Prompt ->
Would you reproduce the data below exactly, please, leaving out its images?

Recorded data ->
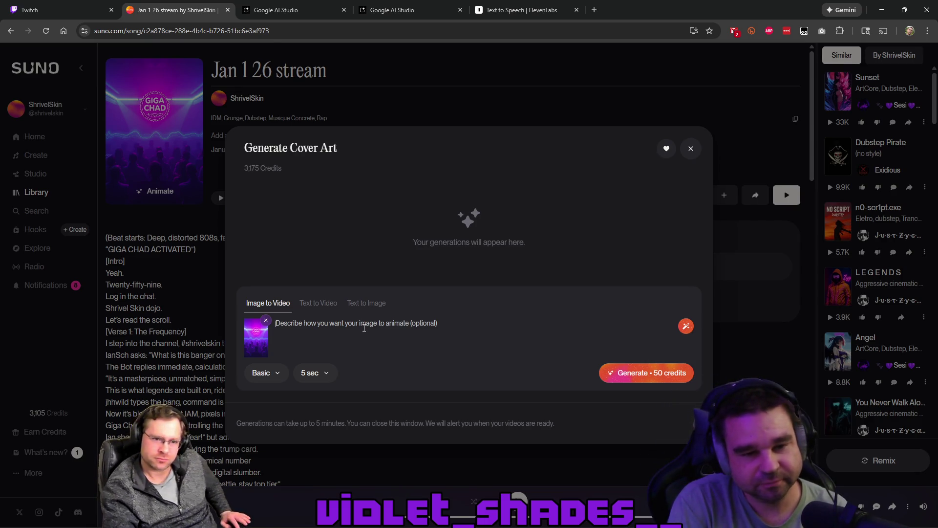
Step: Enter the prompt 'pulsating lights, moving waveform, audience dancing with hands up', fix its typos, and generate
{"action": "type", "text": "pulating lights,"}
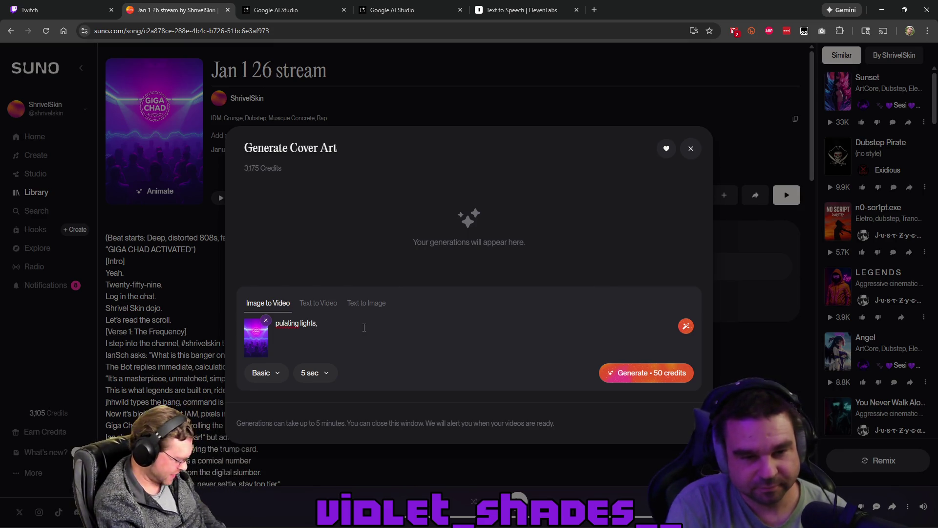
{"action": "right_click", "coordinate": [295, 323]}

Exercise response ->
Step: Enter the prompt 'pulsating lights, moving waveform, audience dancing with hands up', fix its typos, and generate
{"action": "type", "text": "pulating lights,"}
{"action": "right_click", "coordinate": [295, 323]}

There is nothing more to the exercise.